Researchers believe that the aquifer came into being as a result of the melting of ice and snow in the summer, when temperatures are above freezing point. The meltwater then percolates through the dense snow over the summer months. During winter, when there are great amounts of snowfall in Greenland, the thick snow insulates the aquifer from the cold air temperatures, allowing the liquid water to exist throughout the year.

Scientists have yet to discover where the aquifer drains, since the runoff must be the same as the rate it is being filled. Otherwise, the water level would have risen faster than observed. So far, it’s speculated that the aquifer runs off through small channels in the ice that lead the water into low-lying areas, where it eventually makes its way out to sea.

Photo by Nick Cobbing

An ancient Greenland shark

Researchers have found a Greenland shark that is the world’s oldest living vertebrate. The age is estimated to be between 272 and 512 years old, which means it was born sometime between the French Revolution, in 1789, and 1482, when Columbus landed in the Americas.

While the shark is one of the largest meat-eating sharks in the world, there is a great deal scientists have yet to learn about the species. To find out how old the shark is, scientists have used a technique that dates samples of crystalline proteins in the shark’s eye lens.
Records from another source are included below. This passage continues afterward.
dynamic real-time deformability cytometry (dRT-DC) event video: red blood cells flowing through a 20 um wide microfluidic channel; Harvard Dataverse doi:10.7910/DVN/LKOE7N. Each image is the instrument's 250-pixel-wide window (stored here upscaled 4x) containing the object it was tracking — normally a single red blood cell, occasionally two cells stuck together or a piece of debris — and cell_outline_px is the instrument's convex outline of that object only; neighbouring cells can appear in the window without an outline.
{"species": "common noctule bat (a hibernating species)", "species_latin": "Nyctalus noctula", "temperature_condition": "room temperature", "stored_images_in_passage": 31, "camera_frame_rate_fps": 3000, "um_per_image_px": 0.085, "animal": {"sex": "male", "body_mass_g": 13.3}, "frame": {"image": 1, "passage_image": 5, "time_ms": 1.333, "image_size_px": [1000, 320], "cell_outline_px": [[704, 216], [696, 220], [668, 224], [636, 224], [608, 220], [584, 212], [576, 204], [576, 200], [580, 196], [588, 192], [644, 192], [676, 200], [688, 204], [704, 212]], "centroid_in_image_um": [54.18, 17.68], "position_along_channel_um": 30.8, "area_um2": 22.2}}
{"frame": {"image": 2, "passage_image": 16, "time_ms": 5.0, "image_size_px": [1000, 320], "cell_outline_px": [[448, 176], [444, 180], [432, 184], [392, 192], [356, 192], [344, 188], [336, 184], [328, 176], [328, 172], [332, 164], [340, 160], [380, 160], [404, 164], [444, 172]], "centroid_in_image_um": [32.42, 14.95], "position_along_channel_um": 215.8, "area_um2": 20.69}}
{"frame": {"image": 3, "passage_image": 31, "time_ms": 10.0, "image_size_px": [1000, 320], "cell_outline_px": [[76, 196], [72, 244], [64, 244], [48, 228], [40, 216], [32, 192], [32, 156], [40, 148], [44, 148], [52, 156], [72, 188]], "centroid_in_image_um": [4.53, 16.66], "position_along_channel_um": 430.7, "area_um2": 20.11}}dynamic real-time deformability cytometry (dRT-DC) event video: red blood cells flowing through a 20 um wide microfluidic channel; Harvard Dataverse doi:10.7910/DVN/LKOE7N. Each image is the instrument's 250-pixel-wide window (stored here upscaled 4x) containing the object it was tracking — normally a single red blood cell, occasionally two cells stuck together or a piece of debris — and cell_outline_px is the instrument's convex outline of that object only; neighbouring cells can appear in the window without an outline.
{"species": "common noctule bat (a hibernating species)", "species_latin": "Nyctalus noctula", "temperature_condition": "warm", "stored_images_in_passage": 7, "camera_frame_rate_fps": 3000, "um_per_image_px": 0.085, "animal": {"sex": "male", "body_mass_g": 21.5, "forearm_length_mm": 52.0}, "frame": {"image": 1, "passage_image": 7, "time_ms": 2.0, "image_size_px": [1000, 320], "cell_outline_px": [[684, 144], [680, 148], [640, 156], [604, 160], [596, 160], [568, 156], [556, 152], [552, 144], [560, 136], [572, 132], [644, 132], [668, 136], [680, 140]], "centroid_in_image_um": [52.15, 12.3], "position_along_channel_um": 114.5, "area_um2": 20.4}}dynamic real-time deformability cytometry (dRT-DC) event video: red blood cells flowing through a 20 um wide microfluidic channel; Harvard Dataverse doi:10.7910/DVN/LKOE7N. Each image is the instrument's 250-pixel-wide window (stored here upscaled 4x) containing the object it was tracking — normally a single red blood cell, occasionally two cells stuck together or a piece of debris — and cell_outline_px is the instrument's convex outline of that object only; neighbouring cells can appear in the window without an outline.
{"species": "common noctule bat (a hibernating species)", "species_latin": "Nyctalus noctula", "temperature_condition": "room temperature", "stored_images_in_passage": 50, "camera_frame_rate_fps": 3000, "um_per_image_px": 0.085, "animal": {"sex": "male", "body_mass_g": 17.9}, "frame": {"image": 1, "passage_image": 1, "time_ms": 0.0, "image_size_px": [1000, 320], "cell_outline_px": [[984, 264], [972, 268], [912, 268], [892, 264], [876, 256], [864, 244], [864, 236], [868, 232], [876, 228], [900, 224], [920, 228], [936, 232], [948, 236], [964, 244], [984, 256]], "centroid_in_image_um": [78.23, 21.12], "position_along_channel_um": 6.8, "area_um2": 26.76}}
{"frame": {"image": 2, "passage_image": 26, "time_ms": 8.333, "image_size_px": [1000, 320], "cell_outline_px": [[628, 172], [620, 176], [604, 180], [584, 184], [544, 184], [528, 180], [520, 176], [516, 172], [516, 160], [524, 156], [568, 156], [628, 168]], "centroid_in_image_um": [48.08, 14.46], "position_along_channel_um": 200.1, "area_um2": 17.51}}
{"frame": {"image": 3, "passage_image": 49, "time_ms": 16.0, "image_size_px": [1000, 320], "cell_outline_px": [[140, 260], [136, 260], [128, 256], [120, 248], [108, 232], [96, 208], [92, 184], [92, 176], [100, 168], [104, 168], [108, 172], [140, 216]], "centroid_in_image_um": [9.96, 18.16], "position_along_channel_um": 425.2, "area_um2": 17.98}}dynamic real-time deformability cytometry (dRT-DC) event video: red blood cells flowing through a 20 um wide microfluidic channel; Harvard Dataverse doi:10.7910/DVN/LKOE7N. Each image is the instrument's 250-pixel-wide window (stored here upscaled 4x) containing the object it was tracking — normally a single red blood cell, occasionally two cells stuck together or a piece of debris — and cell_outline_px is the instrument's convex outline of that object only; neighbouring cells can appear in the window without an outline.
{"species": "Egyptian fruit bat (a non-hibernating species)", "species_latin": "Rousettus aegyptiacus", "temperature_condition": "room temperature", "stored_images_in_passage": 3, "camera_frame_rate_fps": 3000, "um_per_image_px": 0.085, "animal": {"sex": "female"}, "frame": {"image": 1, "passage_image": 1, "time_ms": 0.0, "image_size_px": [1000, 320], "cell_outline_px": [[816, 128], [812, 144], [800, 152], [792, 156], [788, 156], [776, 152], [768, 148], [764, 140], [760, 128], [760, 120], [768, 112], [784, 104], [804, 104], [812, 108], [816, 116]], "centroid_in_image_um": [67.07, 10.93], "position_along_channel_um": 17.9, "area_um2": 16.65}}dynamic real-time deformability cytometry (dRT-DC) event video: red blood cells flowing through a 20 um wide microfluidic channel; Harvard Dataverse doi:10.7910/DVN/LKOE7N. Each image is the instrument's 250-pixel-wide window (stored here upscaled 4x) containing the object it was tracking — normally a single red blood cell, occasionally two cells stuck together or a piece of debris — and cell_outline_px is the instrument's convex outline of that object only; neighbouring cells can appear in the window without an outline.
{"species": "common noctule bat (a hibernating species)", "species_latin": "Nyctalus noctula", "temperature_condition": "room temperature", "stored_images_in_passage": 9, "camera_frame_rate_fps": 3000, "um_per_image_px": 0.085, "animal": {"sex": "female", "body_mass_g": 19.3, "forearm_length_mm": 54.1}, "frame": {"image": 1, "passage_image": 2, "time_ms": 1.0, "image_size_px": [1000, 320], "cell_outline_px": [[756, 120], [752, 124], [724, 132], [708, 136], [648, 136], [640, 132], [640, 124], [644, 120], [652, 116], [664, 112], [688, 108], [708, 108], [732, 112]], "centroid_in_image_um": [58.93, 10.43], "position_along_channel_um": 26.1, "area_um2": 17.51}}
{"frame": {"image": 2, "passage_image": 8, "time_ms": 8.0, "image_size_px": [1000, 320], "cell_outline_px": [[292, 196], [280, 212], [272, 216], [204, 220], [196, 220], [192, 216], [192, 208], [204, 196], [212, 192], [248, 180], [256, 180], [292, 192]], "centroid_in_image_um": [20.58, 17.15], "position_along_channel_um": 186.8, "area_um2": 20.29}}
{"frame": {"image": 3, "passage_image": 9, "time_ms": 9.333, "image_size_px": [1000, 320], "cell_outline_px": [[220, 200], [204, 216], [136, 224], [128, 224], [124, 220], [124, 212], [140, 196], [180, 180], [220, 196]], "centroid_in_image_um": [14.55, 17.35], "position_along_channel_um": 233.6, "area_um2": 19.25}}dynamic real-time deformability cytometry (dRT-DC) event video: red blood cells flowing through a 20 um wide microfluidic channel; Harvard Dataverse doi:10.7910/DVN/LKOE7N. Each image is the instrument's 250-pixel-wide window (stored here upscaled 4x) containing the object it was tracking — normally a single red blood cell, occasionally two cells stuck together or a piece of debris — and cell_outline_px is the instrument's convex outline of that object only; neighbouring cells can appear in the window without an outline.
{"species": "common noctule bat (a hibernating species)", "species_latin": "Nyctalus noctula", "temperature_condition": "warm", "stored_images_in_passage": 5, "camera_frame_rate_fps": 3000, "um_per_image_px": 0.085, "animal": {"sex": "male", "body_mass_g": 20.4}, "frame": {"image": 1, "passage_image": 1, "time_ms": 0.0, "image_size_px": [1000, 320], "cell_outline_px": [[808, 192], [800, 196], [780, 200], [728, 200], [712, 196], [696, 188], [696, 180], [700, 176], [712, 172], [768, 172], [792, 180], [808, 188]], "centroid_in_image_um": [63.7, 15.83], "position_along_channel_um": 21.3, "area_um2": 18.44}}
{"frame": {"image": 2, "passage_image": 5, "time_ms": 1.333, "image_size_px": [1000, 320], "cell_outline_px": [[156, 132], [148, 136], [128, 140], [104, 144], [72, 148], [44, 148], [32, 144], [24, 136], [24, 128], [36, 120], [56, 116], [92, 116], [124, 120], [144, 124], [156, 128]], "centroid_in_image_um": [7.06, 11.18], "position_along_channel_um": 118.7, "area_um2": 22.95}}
Usually scientists count the growth layers of ear-stones, which are calcium carbonate nodules found in the ear of fish, but sharks have a skeleton made of cartilage instead of bones and so don’t have these stones. As such, the scientists developed a radiocarbon-dating method to analyse the shark’s crystalline proteins, which are formed during the embryonic stage and don’t change over the animal’s life. 

Greenland and the oldest fossil on Earth

In western Greenland, scientists found a 3.7-billion-year-old rock containing evidence of ancient life, making it the earliest sign of life on Earth. The lifeform looks like stromatolites and beats the previous record holder by around 200 million years, with the previous record of the earliest form of life held by 3.48 billion-year-old stromatolites in Australia.

Of interest is that the fossils show that life on Earth existed very shortly after asteroids pummelled the Earth. Previously, it was believed that the Earth was sterilised after an intense bombardment, but the discovery of life shortly afterward shows that life is not as fragile as once believed.

Alternatively, it is possible that one of the asteroids brought something basic to Earth, which over time advanced to form stromatolite. However, this is just one angle of the debate among geologists of how life formed.

The coral reefs of Greenland

A team of oceanographers in Greenland have found a type of coral, lophelia pertusa, which normally grows on coral reefs. Until recently, it was believed there were no coral reefs in Greenland. Since the researchers found the corals in an area with warm currents, they believe there are many more coral reefs located around Greenland.

The coral found appears to be a cross between the reefs found in Norway and those in California. What is known is that this type of coral lives in relatively warm waters and is carried north by ocean currents, including the Gulf Stream. It can live without sunlight, unlike its warm water relatives, which often rely on sun-loving algae.

As such, the scientists speculate that there is the possibility that the coral in Greenland is a stepping stone between the two populations in the Pacific and Atlantic oceans. To date, the scientists don’t know how long this coral has lived in Greenland for, but they do know that the Norwegian reefs are over 8,000 years old, which means they likely grew after the last ice age ended.